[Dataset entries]
= = =
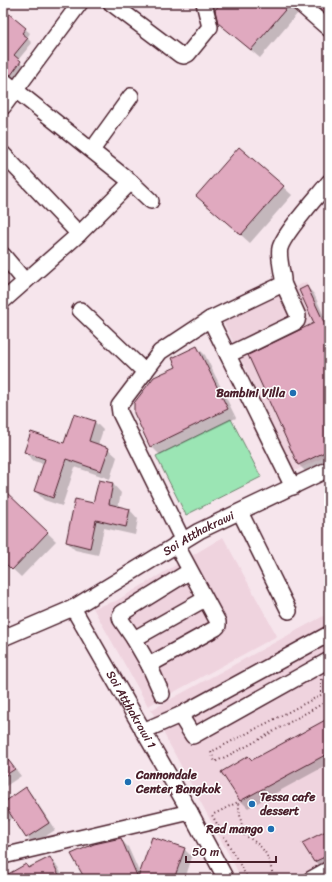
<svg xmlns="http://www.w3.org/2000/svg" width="332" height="882" font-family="Sriracha,sans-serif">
<rect width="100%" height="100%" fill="#f6e5ec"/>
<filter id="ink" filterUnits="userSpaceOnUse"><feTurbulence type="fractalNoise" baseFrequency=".025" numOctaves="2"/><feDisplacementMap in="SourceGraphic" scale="8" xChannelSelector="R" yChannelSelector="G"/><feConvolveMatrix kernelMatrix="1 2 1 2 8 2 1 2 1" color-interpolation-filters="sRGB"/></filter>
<g filter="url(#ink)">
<g fill="#efd3de">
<polygon points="306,282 329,331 329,455 294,471 223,321"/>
<polygon points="223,537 277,636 148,706 93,608 116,601"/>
<polygon points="329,613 329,877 325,879 242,879 151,710"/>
</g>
<polygon fill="#9be5b4" stroke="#728270" points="231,419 261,477 186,515 156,456"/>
<g fill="#0003">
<polygon points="221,3 295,3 300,8 298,13 260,58 228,31"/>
<polygon points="3,11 30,33 27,38 32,43 18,60 25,66 15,78 10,75 6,76 3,73"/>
<polygon points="239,148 292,195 250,243 206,204"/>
<polygon points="307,287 314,294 329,327 329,460 305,471 298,464 315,324"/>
<polygon points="197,347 205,355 236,418 160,455 151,446 177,367"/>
<polygon points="75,415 95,422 103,430 98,445 108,449 117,457 110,479 75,467 62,506 44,500 35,491 44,464 34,461 25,452 65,444"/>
<polygon points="99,481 113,484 121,493 118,507 130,510 138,519 135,535 104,528 98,555 75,550 67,542 94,504"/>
<polygon points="3,490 56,541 21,577 3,560"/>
<polygon points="329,720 329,764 248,808 241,801 222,772 252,761"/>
<polygon points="3,753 21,776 3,788"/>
<polygon points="25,788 32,795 55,830 34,844 27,837 13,817 3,825 3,794 8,801"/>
<polygon points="329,833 329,863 320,867 315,861"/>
<polygon points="120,839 128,847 140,874 184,849 192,857 185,879 86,879"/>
<polygon points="50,859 58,867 64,879 3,879 3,875 5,877"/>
</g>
<g fill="#e0a9bf" stroke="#4a1f2b">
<polygon points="221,3 290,3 290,4 251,50 218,23 215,10"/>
<polygon points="313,3 329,3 329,14 323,12"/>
<polygon points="3,9 26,28 22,33 28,38 14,55 21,61 11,75 3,71"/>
<polygon points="239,147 284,186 241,235 196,196"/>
<polygon points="307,286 329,333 329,450 298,465 248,355 314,323 299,290"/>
<polygon points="197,346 228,409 150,447 134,413 134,403 154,377 176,367 172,358"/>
<polygon points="74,414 95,421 89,441 109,448 101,471 66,459 53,498 34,491 45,459 24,452 31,432 64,443"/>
<polygon points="99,480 113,483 109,504 130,509 126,527 96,520 90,548 66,542 75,499 93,503"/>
<polygon points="3,489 48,532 12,570 3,561"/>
<polygon points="329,718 329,753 240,801 221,772 248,756 252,760"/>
<polygon points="3,753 15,769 3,777"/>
<polygon points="26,787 49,823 26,838 3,803"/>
<polygon points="326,831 329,835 329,855 314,862 302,843"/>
<polygon points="152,837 185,848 174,879 85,879 71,854 94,844 121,838 138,878"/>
<polygon points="50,857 61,879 3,879 3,877 26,864 28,868"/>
</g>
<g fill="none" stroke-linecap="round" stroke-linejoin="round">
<defs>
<g id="minor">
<polyline points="111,3 180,55 184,56 188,54 210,27 204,3"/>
<polyline points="299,3 329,29"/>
<polyline points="3,80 131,182 151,201"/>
<polyline points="3,107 80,3"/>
<polyline points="92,150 131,96"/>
<polyline points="3,154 79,234"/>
<polyline points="3,255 25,281"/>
<polyline points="3,301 79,234 131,182"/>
<polyline points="80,310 145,372"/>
<polyline points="210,319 293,487"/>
<polyline points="228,355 294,323 297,321 298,316 283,283"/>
<polyline points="240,512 289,611"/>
<path d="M183,541L120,413L119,406L160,352L210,319L281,285L283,283V279C282,271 278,255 280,248C284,233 318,196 329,182"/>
<polyline points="176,544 218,622 218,626 216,628 149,665 134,639 121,620 120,616 122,613 190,571"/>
<path id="s1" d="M73,608L199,531L329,469"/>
<path id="s2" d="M3,638L73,608L190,812L226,879"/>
<polyline points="134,639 205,599"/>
<polyline points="149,665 162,694"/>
<polyline points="180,715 329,634"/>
<polyline points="143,731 180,715 193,736 329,660"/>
<polyline points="3,856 190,812"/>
<polyline points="311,879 329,869"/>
</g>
</defs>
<use href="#minor" stroke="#4a1f2b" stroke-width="18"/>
<g stroke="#4a1f2b" stroke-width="2" stroke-dasharray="1 3" stroke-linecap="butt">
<polyline points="321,679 321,695 211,752 215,762 251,744 329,700"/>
<path d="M248,879L212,815L238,802L243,834C267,849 267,852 274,879"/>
</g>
<use href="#minor" stroke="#fff" stroke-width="15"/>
</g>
</g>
<g fill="#1f6fb2" stroke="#fff" stroke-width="1.5">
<circle cx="293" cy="393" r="4"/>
<circle cx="128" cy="782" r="4"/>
<circle cx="252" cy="804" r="4"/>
<circle cx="271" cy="829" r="4"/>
</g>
<g text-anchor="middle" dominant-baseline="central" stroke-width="3" stroke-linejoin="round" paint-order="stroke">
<g font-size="12" font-weight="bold" fill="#4a1f2b" stroke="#fff" text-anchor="end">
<text x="285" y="393">Bambini Villa</text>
<text x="136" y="775" text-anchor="start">Cannondale<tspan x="136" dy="14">Center Bangkok</tspan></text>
<text x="260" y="797" text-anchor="start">Tessa cafe<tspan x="260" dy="14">dessert</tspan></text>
<text x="263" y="829">Red mango</text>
</g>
<g font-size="12" fill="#4a1f2b" stroke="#fff">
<text stroke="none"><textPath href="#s1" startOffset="146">Soi Atthakrawi</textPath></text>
<text stroke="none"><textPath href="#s2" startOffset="193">Soi Atthakrawi 1</textPath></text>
</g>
</g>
<rect width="332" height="882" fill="none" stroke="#fff" stroke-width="16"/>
<rect x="8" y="8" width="316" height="866" fill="none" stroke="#4a1f2b" stroke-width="1.5" filter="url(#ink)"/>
<path d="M186 856v6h90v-6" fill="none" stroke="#4a1f2b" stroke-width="2"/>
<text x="192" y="856" font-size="12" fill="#4a1f2b" stroke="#ffffff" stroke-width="3" paint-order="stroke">50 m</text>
</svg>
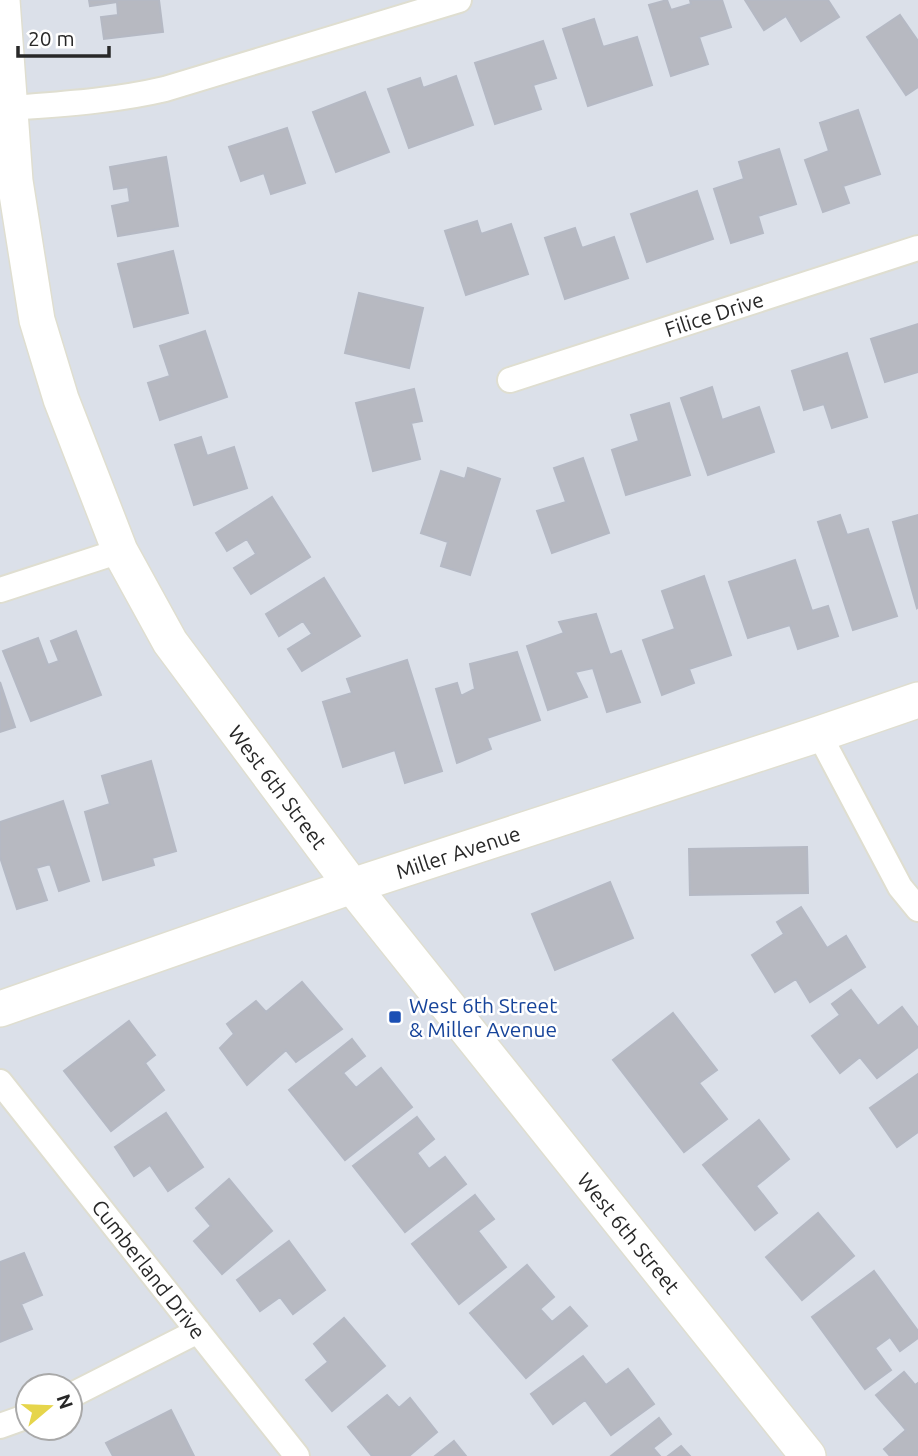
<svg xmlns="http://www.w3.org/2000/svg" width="918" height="1456" viewBox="0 0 918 1456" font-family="Ubuntu,sans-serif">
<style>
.building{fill:#b7b9c1;stroke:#b5b9c4;stroke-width:2}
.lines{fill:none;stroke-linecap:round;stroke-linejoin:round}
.street-casing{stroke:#dfded0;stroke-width:28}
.secondary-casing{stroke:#dfded0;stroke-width:38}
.street{stroke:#fff;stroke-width:24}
.secondary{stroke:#fff;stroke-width:35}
.transit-dot{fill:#1a4fb4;stroke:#fff;stroke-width:2.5}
.labels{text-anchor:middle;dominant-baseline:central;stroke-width:5;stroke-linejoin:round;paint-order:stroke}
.street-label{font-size:21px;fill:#282828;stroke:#fff}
.transit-label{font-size:21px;fill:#164399;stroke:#fff;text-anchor:start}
</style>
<rect width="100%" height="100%" fill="#dbe0e9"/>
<!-- building -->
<path class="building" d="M89 0H159L163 32 104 39 101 17 118 15 117 2 90 6Z
M667 0 671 10 691 4 690 0H722L731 27 699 37 708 64 671 76 649 5Z
M745 0H828L839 17 801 41 786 16 764 30Z
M900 15 918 41V87L906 95 867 37Z
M594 19 603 47 637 37 652 85 588 106 563 29Z
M543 41 556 78 533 85 541 109 495 124 475 63Z
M456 76 473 125 409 148 388 89 420 78 423 88Z
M365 92 389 152 336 172 313 112Z
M858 110 880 174 843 186 849 203 823 212 805 160 829 151 820 123Z
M287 128 305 183 271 194 264 173 241 181 229 147Z
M779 149 796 204 758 216 763 233 731 243 714 189 744 179 739 162Z
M166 157 178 226 118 236 112 206 130 202 128 187 114 189 110 167Z
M697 191 713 239 647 262 631 214Z
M477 221 481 234 511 224 528 274 466 295 445 231Z
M575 228 582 248 614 237 628 278 565 299 545 238Z
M173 251 188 313 134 327 118 264Z
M359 293 423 308 409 368 345 353Z
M918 324V372L885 382 871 339Z
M205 331 227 397 160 420 148 383 170 376 160 346Z
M847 353 867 417 832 428 824 404 804 410 792 371Z
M712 387 722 420 759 407 774 452 708 475 681 398Z
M414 389 422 421 411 423 420 459 373 471 356 403Z
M669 403 690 475 626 495 612 450 639 441 631 415Z
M201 437 207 456 234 447 247 488 194 505 175 445Z
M583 458 609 533 552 553 537 511 566 502 554 468Z
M468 468 500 479 470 575 441 566 448 542 421 533 441 471 465 479Z
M272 497 310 557 251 594 234 568 256 554 247 539 227 551 216 533Z
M840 515 847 535 868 529 897 616 853 630 818 522Z
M918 515V607L917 608 893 522Z
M795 560 812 611 828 606 838 636 798 649 790 625 748 638 729 582Z
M704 576 731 655 689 669 694 683 662 695 643 640 675 629 662 591Z
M324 578 360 636 302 671 288 649 312 634 303 621 279 636 266 614Z
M596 614 610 655 621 651 640 702 607 712 593 668 575 672 587 697 548 710 527 646 564 633 559 622Z
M76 631 101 695 31 721 3 651 38 638 48 665 59 661 51 641Z
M517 652 540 720 487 738 491 749 457 763 436 689 457 683 461 696 475 689 470 664Z
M407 660 442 771 405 783 395 750 343 767 323 702 352 693 347 679Z
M0 682 15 727 0 732Z
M151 761 176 851 152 858 154 865 103 880 85 812 110 804 102 776Z
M63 801 89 881 59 891 50 864 36 868 47 900 17 909 0 857V822Z
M807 847 808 893 690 895 689 849Z
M610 882 633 938 555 970 532 914Z
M801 907 827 948 846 936 865 967 810 1002 796 979 775 992 752 955 784 934 777 922Z
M302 982 342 1029 296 1062 286 1050 247 1085 220 1048 234 1034 227 1024 256 1001 266 1012Z
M851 990 878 1026 902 1007 918 1028V1047L877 1078 860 1057 840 1073 812 1036 840 1015 832 1004Z
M673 1013 717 1070 699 1083 727 1119 684 1152 613 1060Z
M129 1021 155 1055 145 1063 164 1090 111 1131 64 1071Z
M352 1039 365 1056 343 1073 356 1088 381 1068 412 1107 345 1160 289 1090Z
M918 1074V1132L897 1147 870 1108Z
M166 1113 203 1167 168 1191 150 1165 134 1176 115 1147Z
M417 1117 434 1139 417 1153 429 1169 445 1157 466 1184 405 1232 353 1166Z
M759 1120 789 1159 756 1186 777 1213 755 1230 703 1165Z
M229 1179 272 1231 222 1274 194 1241 211 1226 196 1208Z
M475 1195 494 1219 478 1231 506 1267 459 1304 412 1244Z
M818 1213 854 1256 802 1300 766 1257Z
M289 1241 325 1290 293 1314 280 1297 260 1311 237 1280Z
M24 1253 42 1295 21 1304 32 1329 0 1342V1262Z
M527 1265 554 1297 540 1309 552 1322 570 1307 587 1326 526 1378 470 1313Z
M874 1271 918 1331V1338L900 1351 890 1337 875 1348 891 1370 865 1389 812 1317Z
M344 1318 385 1366 332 1411 306 1380 328 1362 314 1344Z
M583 1356 606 1385 628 1369 654 1404 611 1435 585 1400 553 1424 531 1394Z
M904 1372 915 1385 918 1383V1456H890L884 1449 906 1430 876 1395Z
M387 1395 399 1408 410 1398 437 1432 409 1456H372L348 1427Z
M171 1410 194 1456H113L106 1443Z
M659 1418 671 1434 653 1448 660 1456H611Z
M454 1441 466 1456H435Z
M681 1446 690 1456H668Z"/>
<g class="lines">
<defs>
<path id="street" d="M11 108C63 104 114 101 165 89L459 0
M510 380 918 248
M0 590 120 551
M819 734 900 887 918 909
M0 1082 297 1456
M70 1396 198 1331
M0 1426 28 1416"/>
<path id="secondary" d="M2 0 15 181 37 320 61 399 120 551 170 642 352 886 808 1456
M0 1009 352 886 819 734 918 700"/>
</defs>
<!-- street casing -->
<use href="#street" class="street-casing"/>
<!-- secondary casing -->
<use href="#secondary" class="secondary-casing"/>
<!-- street -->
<use href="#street" class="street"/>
<!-- secondary -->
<use href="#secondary" class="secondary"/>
</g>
<!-- markers -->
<rect class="transit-dot" x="388" y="1010" width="14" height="14" rx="3.5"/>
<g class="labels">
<!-- street labels -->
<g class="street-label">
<text transform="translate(714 314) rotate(-18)">Filice Drive</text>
<text transform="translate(278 787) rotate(53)">West 6th Street</text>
<text transform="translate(458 852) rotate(-18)">Miller Avenue</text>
<text transform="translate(629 1233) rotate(51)">West 6th Street</text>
<text transform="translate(149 1269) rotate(52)">Cumberland Drive</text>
</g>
<!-- transit labels -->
<g class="transit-label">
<text x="409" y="1005">West 6th Street<tspan x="409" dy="24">&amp; Miller Avenue</tspan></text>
</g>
</g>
<!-- north arrow -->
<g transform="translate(49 1407) rotate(71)"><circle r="33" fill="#ffffff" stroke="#a9a9a9" stroke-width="2"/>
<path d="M0-5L12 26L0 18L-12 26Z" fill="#e6d54b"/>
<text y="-10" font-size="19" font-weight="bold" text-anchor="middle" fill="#282828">N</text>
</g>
<!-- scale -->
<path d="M18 46v10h91v-10" fill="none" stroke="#282828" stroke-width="3.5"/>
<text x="28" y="46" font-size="21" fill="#282828" stroke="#ffffff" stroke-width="5" paint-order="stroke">20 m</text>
</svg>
= = =
TO DO: Copy all the lines above that hold the string "casing".

ANSWER TO THE PROBLEM:
.street-casing{stroke:#dfded0;stroke-width:28}
.secondary-casing{stroke:#dfded0;stroke-width:38}
<!-- street casing -->
<use href="#street" class="street-casing"/>
<!-- secondary casing -->
<use href="#secondary" class="secondary-casing"/>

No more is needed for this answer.